The base, foundation code, for developing the following plots is thanks to Patrick Baylis’s Research on wildfire mapping who created an analysis of Butte county’s fire history which i based my code off of in doing a similar analysis of the Bay Area’s fire history and risk.
More information can be found here –> https://www.patrickbaylis.com/blog/2021-01-31-fire-maps/
This map shows the Wildfire Hazard Potential locations in the bay, as noted by CalFIRE, with increasing blue coloration indicating higher WHP.

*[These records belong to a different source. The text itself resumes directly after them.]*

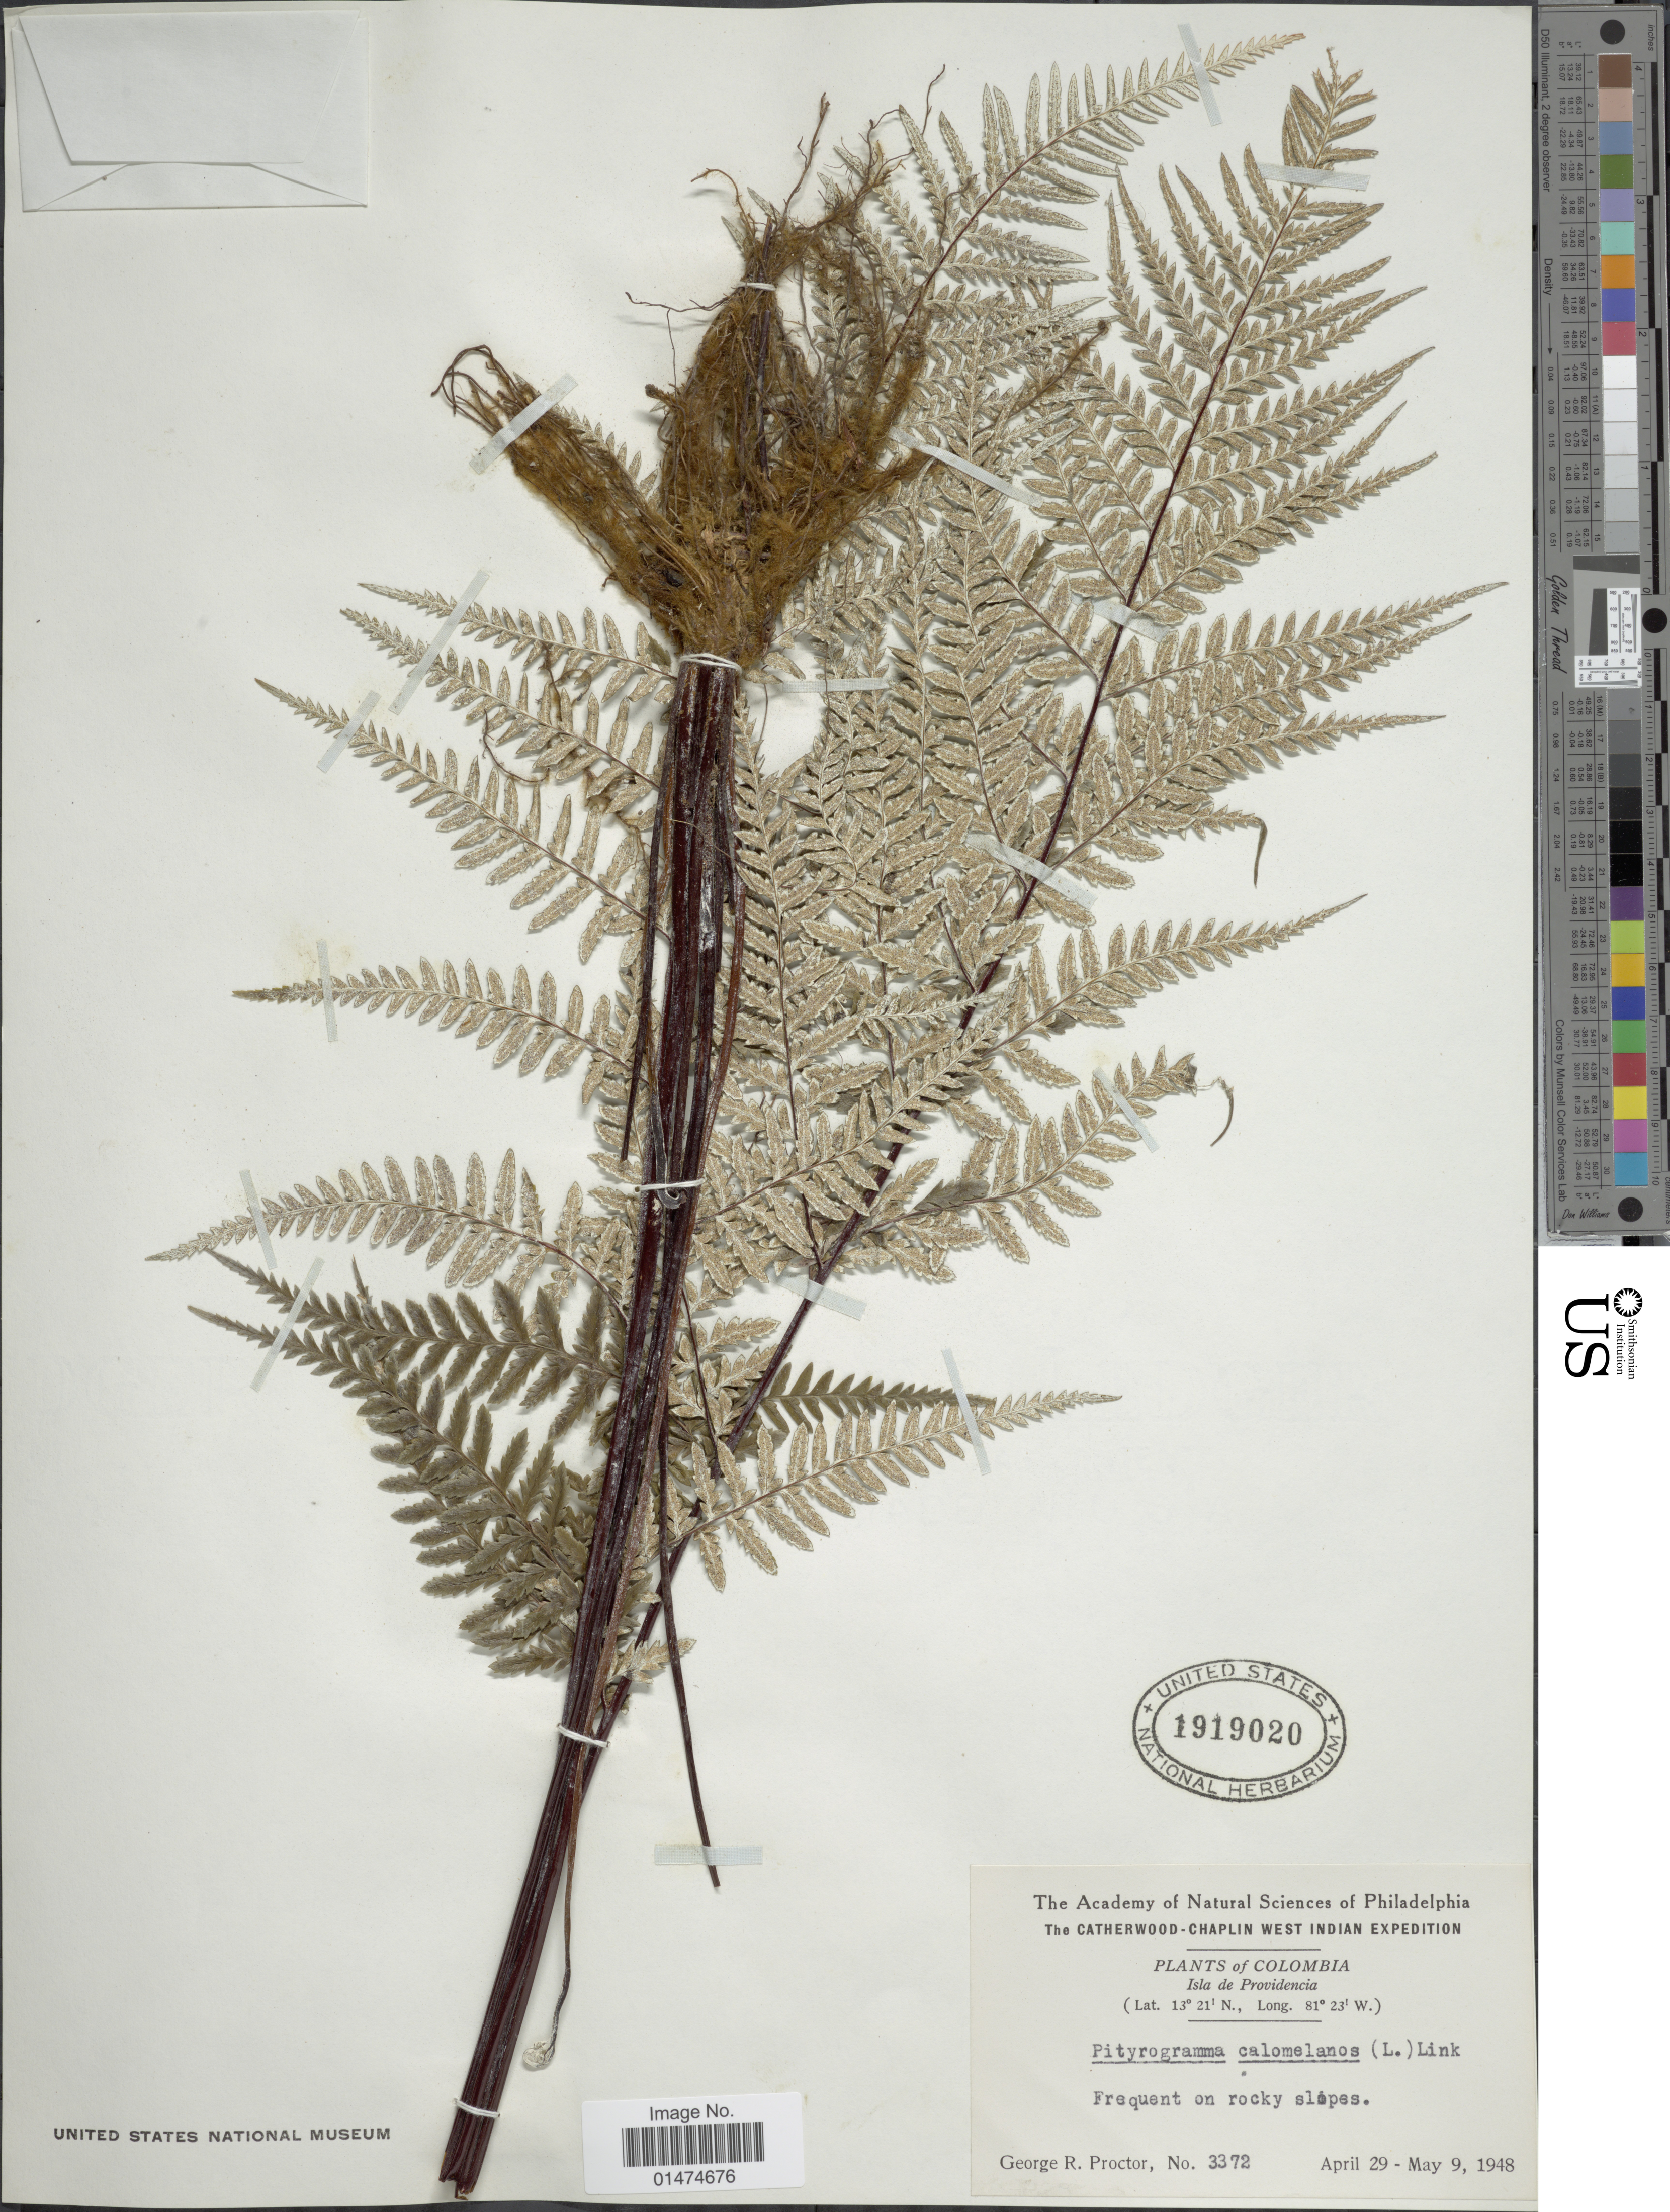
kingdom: Plantae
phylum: Tracheophyta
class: Polypodiopsida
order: Polypodiales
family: Pteridaceae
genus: Pityrogramma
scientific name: Pityrogramma calomelanos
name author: (L.) Link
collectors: G. R. Proctor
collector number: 3372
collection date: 1948-04-29/1948-05-09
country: Colombia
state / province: San Andres y Providencia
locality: Isla de Provindencia.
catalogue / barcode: US 1919020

## Reading layer `firep20_1' from data source
## `/Users/Hunter/Documents/GitHub/hunterdickey.github.io/fire-maps/fire20_1.gdb'
## using driver `OpenFileGDB'
## Simple feature collection with 21318 features and 17 fields
## Geometry type: GEOMETRY
## Dimension: XY
## Bounding box: xmin: -373237.5 ymin: -604727.6 xmax: 539438.2 ymax: 518283.7
## Projected CRS: NAD83 / California Albers
This second map of the bay area (above the fire insurance map for comparison) shows the Wildfire Hazard Potential zones (blue) overlapped with the Bay’s contemporary fire history. When compared to the fire insurance indicator, this map highlights a potential issue or inadequacy with the current Bay Area level of coverage for wildfire, particularly Around Sonoma, San Mateo, Santa Clara, and Alameda counties.
CONCLUDING THOUGHTS
This project helped me to see the disparities in certain ACS variables/aspects of life in the Bay Area between different races, with certain groups being more represented than others across variables and subcaagories within variables, like income.
Moreover, mapping income, health coverage, transportation method, and fire coverage helped me to see that there are significant overlaps and deficiencies in certain pockets of the Bay Area. In some cases, like that of fire coverage, these differences overlap with real calculable risks, particularly from wildfires, as seen in my Wildfire Hazard Potential and Wildfire occurrence map exercise.
Finally, my logistic regression analysis backed up some of the rough overlap I observed in my mapping exercise. My predictor variables (race, vehicle accessibility, and PUMA location) demostrated statistically significant effect on fire risk, either increasing or decreasing the log odds of fire risk in the Bay Area.